March 23, 2023 2:15 PM

Category:レポート

main:清水班

場所:Town and Country Hotel, San Diego, USA / International Maize and Wheat Improvement Center (CIMMYT), Mexico

日時:2023113日〜118/ 2023122日〜124

 

1月13日から18日まで、San Diegoにて開催されたPlant & Animal Genome Congress (PAG) 30に参加しました。次いで、メキシコにある国際トウモロコシ・コムギ研究所(CIMMYT)122日から24日まで訪問しました。本渡航は、学術変革領域「挑戦的両性花原理」の国際会議参加支援を受けました。まずは本支援に深く感謝を申し上げます。

 

PAGではポスター発表を行いました。また、生物種を問わず「ゲノミクス」の最先端で研究をされている数多くの研究者の方々のご講演や、ポスター発表を通じて、研究の成果や進捗を議論でき、研究を進展させるための新しい知見や刺激をたくさん得ることができました。

 

PAGに続いてメキシコのCIMMYTを訪問し、コムギ品質研究の専門家であるDr.
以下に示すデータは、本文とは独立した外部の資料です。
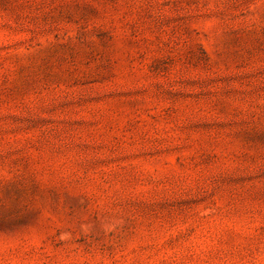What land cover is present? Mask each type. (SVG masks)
<instances>
[{"label": "rangeland", "instance_id": "rangeland-1", "mask_svg": "<svg viewBox=\"0 0 264 264\" xmlns=\"http://www.w3.org/2000/svg\"><path fill=\"white\" fill-rule=\"evenodd\" d=\"M0 264H264V0H0Z\"/></svg>", "mask_w": 264, "mask_h": 264}]
</instances>
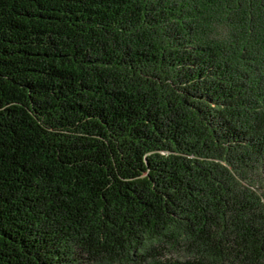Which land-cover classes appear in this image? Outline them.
Returning <instances> with one entry per match:
<instances>
[{"label": "trees", "instance_id": "trees-1", "mask_svg": "<svg viewBox=\"0 0 264 264\" xmlns=\"http://www.w3.org/2000/svg\"><path fill=\"white\" fill-rule=\"evenodd\" d=\"M0 264H264V0H0Z\"/></svg>", "mask_w": 264, "mask_h": 264}]
</instances>
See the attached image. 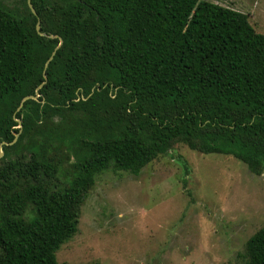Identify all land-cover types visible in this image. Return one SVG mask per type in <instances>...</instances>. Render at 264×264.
Here are the masks:
<instances>
[{
	"label": "trees",
	"instance_id": "trees-1",
	"mask_svg": "<svg viewBox=\"0 0 264 264\" xmlns=\"http://www.w3.org/2000/svg\"><path fill=\"white\" fill-rule=\"evenodd\" d=\"M20 3L0 0V264H58L96 176L137 175L178 143L264 170V33L247 14L209 0ZM240 256L264 264V225Z\"/></svg>",
	"mask_w": 264,
	"mask_h": 264
},
{
	"label": "rangeland",
	"instance_id": "rangeland-1",
	"mask_svg": "<svg viewBox=\"0 0 264 264\" xmlns=\"http://www.w3.org/2000/svg\"><path fill=\"white\" fill-rule=\"evenodd\" d=\"M21 8L20 0H3ZM247 14L264 33V0H209ZM63 183L64 175L58 174ZM56 181V180H55ZM28 214V213H27ZM264 225V170L178 143L137 175L95 178L75 235L58 264H243L246 240Z\"/></svg>",
	"mask_w": 264,
	"mask_h": 264
},
{
	"label": "water",
	"instance_id": "water-1",
	"mask_svg": "<svg viewBox=\"0 0 264 264\" xmlns=\"http://www.w3.org/2000/svg\"><path fill=\"white\" fill-rule=\"evenodd\" d=\"M27 2H28V5L31 7L30 0H27ZM31 9H32V11H34L32 7H31ZM35 27H36V31H37V33H38L39 35L45 36V33L40 31V24H39V21H37ZM55 36H56V35H53V36H52V35H49V37H55ZM54 53H55V50L51 53V55L48 57V59L46 60V62H45V64H44V68H43V77H45V70H46V67H47L48 63L50 62V60L52 59ZM41 85H42V84H40V85L37 87V89H38L39 87H41ZM37 89H36V91H35V95H27V96H25V97L22 98V100H21V102H20V105H19L18 109L20 108L22 102H23L25 99H28V98L35 99V98L37 97ZM18 122H19V121H18ZM20 126H21V125H20V123H19V127H20ZM16 136H17V134L15 135V138H16ZM15 138L13 139V141L15 140ZM13 141H12V142H13ZM12 142H11V143H12ZM3 144H6V142H1V143H0V157H1L2 154H3L2 150H1V146H2Z\"/></svg>",
	"mask_w": 264,
	"mask_h": 264
}]
</instances>
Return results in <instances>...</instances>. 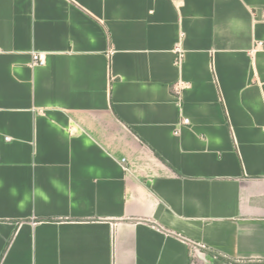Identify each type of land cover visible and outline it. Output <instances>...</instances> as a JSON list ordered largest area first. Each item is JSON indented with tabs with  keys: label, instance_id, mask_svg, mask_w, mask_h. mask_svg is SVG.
<instances>
[{
	"label": "crops",
	"instance_id": "crops-1",
	"mask_svg": "<svg viewBox=\"0 0 264 264\" xmlns=\"http://www.w3.org/2000/svg\"><path fill=\"white\" fill-rule=\"evenodd\" d=\"M0 264H264V0H0Z\"/></svg>",
	"mask_w": 264,
	"mask_h": 264
},
{
	"label": "built area",
	"instance_id": "built-area-1",
	"mask_svg": "<svg viewBox=\"0 0 264 264\" xmlns=\"http://www.w3.org/2000/svg\"><path fill=\"white\" fill-rule=\"evenodd\" d=\"M259 45V44H258ZM183 53L181 49L177 48V61H180L182 59ZM45 62V54L42 52H32L31 53V63L36 65H41ZM181 85L177 84L174 88V94L178 96L180 94ZM183 124L188 123V119H183Z\"/></svg>",
	"mask_w": 264,
	"mask_h": 264
}]
</instances>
Maria Itria Ibbaや、コムギ分子育種の専門家であるDr. Susanne Dreisigackerら共同研究者と議論を行いました。コムギ育種の現場をよく知る研究者と話せたことは、新たな共同研究テーマの始動だけでなく、必要とされているコムギ研究の方向性を考える良い機会となりました。また、CIMMYTが管理しているCGIARシードバンクの見学では、その規模の大きさや種子を正確に維持するための徹底した管理方法などを見ることができ、遺伝資源保存の重要性を再認識できました。

 

今回の学会参加、CIMMYT訪問の経験を今後の自身の研究発展に活かしていきたいです。